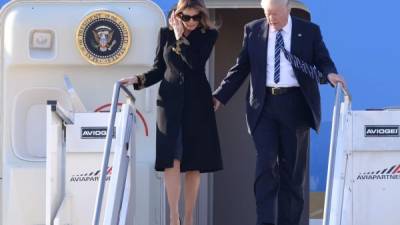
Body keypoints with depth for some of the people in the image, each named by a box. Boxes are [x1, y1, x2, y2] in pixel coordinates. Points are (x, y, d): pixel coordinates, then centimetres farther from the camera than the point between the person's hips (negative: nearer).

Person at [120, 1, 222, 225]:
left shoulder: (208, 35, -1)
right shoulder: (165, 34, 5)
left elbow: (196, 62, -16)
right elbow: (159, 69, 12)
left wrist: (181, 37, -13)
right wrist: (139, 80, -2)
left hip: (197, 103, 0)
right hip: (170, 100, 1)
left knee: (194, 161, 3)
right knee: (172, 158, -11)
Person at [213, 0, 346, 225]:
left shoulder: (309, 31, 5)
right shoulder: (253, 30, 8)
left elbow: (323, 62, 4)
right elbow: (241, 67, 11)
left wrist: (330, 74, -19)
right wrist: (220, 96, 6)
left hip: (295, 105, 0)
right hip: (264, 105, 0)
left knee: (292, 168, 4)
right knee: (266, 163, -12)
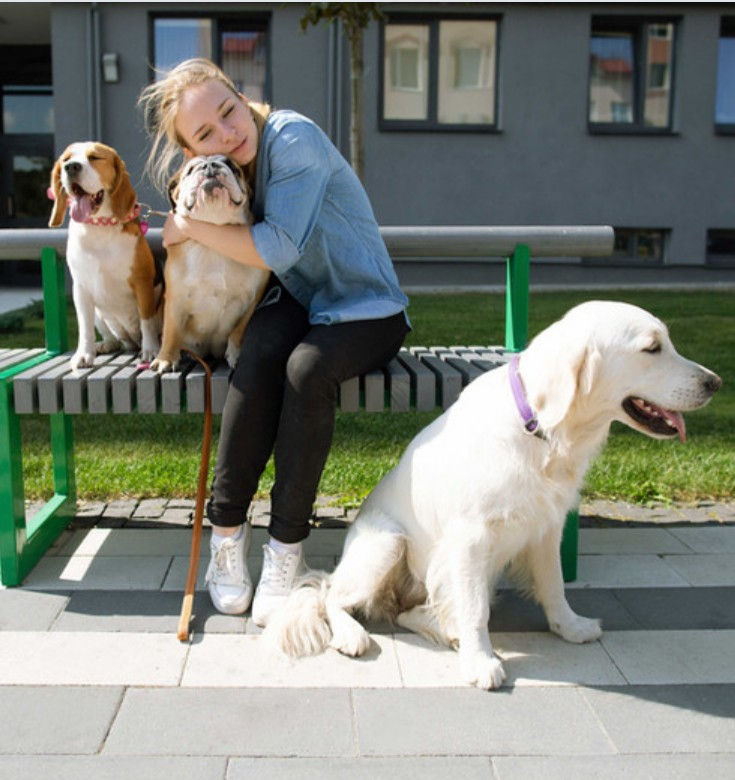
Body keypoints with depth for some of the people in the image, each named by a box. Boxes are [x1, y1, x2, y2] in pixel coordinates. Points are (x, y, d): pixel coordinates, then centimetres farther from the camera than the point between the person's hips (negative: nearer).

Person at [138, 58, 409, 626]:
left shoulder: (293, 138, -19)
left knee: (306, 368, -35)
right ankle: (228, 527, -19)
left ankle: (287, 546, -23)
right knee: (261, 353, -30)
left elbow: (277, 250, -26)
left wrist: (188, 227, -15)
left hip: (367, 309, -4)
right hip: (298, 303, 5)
◇ ◇ ◇ ◇
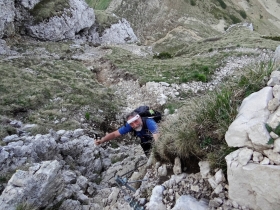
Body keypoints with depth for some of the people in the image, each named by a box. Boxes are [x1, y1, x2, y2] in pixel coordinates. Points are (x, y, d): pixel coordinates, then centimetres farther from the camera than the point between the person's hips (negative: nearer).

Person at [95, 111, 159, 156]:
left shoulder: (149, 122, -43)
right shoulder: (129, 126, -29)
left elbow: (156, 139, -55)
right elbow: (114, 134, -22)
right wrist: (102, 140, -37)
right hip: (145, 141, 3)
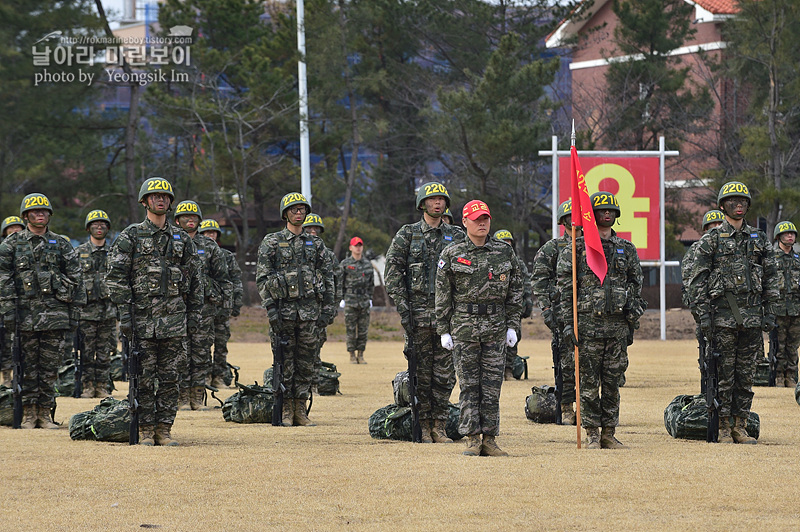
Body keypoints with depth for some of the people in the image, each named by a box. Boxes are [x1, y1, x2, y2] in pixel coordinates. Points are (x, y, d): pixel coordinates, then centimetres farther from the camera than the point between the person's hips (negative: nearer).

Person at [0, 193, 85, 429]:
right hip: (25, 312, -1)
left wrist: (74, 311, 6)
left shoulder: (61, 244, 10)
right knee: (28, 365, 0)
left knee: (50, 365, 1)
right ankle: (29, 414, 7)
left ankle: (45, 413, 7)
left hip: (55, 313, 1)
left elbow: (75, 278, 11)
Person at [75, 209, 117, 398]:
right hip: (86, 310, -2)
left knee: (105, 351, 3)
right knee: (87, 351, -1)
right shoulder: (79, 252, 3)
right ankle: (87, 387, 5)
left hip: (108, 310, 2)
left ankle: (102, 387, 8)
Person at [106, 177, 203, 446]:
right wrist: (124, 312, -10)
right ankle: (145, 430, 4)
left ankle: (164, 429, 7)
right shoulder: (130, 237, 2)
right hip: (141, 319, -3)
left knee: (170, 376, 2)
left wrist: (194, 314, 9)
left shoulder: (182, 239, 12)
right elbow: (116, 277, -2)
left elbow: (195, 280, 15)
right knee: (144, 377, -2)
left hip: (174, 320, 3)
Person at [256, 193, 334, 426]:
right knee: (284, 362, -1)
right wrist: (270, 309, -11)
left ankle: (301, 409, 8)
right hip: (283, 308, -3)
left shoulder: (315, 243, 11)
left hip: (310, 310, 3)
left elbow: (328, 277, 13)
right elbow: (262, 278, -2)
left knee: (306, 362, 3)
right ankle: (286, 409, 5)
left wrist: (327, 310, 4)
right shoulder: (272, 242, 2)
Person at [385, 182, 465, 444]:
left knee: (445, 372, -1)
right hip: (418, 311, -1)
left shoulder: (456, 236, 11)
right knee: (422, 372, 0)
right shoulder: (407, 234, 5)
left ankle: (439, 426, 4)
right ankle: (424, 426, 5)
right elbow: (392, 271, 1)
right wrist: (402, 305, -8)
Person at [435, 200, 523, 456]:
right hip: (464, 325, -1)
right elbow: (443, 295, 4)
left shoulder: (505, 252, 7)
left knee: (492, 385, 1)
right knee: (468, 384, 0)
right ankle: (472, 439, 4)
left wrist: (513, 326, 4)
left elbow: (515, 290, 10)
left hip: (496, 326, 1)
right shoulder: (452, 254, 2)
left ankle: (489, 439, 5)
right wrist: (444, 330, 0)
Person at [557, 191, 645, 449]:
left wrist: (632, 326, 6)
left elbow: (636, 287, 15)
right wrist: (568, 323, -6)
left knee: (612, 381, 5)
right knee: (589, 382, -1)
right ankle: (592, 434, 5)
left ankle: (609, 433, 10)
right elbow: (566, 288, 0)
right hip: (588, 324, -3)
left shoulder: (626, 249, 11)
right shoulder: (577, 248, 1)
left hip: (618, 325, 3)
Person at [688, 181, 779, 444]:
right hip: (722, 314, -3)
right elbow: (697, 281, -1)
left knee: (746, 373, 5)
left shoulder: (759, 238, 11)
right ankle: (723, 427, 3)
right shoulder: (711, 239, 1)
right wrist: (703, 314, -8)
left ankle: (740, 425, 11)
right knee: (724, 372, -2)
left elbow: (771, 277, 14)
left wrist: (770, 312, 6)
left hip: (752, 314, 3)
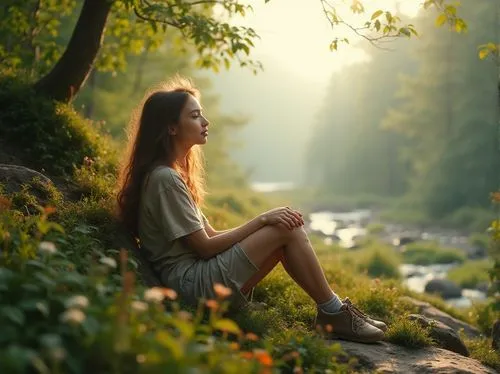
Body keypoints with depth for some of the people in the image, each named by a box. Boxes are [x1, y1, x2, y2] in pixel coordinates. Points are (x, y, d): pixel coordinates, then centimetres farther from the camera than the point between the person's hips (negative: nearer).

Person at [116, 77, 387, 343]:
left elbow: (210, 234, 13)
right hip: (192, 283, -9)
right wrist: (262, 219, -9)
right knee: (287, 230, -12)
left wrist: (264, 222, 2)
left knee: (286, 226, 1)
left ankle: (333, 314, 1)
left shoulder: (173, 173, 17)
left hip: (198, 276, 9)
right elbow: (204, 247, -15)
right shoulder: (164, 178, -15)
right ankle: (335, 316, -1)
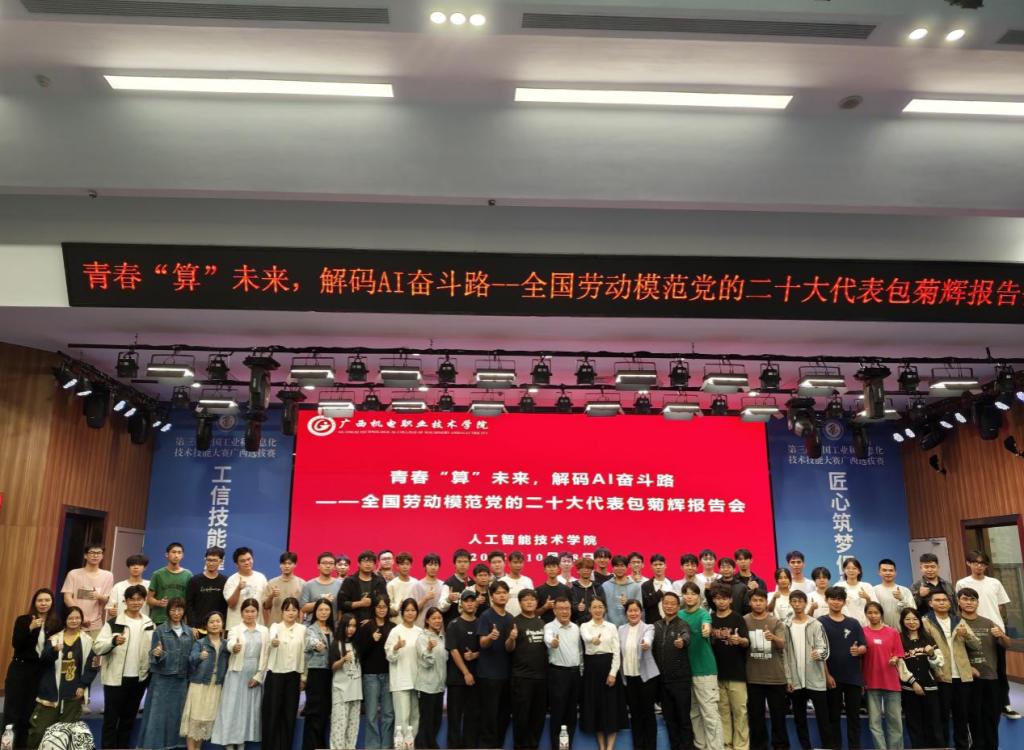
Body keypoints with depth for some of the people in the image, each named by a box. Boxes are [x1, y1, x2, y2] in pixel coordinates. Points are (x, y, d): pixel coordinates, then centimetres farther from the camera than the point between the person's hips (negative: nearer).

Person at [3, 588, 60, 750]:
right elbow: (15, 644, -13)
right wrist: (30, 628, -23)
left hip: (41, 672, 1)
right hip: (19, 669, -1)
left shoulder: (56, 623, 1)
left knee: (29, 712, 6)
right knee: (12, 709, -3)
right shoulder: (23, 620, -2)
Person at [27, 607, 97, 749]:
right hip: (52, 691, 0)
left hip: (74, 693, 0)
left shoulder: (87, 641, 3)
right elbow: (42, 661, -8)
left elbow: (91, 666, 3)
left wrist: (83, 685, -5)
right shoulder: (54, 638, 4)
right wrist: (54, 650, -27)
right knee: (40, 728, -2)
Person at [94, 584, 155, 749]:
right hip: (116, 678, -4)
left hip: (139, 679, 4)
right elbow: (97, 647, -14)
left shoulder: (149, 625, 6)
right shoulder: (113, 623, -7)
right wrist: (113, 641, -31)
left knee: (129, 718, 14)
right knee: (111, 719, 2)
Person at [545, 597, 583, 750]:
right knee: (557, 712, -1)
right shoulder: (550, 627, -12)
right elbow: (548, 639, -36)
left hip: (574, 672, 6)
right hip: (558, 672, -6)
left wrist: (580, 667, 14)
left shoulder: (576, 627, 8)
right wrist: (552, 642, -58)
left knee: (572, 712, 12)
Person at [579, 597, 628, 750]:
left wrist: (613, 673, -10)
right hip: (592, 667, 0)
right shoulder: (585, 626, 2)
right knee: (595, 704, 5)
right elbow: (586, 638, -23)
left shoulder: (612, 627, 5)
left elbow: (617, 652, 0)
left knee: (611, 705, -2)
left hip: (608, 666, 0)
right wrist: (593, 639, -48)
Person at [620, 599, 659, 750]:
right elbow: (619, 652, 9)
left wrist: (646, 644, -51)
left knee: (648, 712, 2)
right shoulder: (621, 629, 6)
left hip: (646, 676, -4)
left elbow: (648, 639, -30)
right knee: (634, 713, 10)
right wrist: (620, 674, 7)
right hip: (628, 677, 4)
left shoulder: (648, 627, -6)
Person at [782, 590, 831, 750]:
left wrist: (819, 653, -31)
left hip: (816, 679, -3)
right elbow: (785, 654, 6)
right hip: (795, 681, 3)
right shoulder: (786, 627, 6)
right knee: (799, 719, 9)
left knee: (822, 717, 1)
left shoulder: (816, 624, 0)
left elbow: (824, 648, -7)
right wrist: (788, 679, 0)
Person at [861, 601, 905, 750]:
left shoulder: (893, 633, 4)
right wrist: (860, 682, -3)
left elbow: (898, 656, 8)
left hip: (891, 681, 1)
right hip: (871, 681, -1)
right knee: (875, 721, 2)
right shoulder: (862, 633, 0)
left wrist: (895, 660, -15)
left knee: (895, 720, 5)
◇ ◇ ◇ ◇
Problem: Write out only the lines that run from the line containing "right wrist: (270, 309, -11)" through the line containing "right wrist: (703, 314, -8)", both included, exactly as they appear above.

Written answer:
right wrist: (270, 309, -11)
left ankle: (301, 409, 8)
right hip: (283, 308, -3)
left shoulder: (315, 243, 11)
left hip: (310, 310, 3)
left elbow: (328, 277, 13)
right elbow: (262, 278, -2)
left knee: (306, 362, 3)
right ankle: (286, 409, 5)
left wrist: (327, 310, 4)
right shoulder: (272, 242, 2)
Person at [385, 182, 465, 444]:
left knee: (445, 372, -1)
right hip: (418, 311, -1)
left shoulder: (456, 236, 11)
right knee: (422, 372, 0)
right shoulder: (407, 234, 5)
left ankle: (439, 426, 4)
right ankle: (424, 426, 5)
right elbow: (392, 271, 1)
right wrist: (402, 305, -8)
Person at [435, 200, 523, 456]:
right hip: (464, 325, -1)
right elbow: (443, 295, 4)
left shoulder: (505, 252, 7)
left knee: (492, 385, 1)
right knee: (468, 384, 0)
right ankle: (472, 439, 4)
left wrist: (513, 326, 4)
left elbow: (515, 290, 10)
left hip: (496, 326, 1)
right shoulder: (452, 254, 2)
left ankle: (489, 439, 5)
right wrist: (444, 330, 0)
Person at [557, 191, 645, 449]:
left wrist: (632, 326, 6)
left elbow: (636, 287, 15)
right wrist: (568, 323, -6)
left knee: (612, 381, 5)
right knee: (589, 382, -1)
right ankle: (592, 434, 5)
left ankle: (609, 433, 10)
right elbow: (566, 288, 0)
right hip: (588, 324, -3)
left shoulder: (626, 249, 11)
right shoulder: (577, 248, 1)
left hip: (618, 325, 3)
Person at [688, 181, 779, 444]:
right hip: (722, 314, -3)
right elbow: (697, 281, -1)
left knee: (746, 373, 5)
left shoulder: (759, 238, 11)
right ankle: (723, 427, 3)
right shoulder: (711, 239, 1)
right wrist: (703, 314, -8)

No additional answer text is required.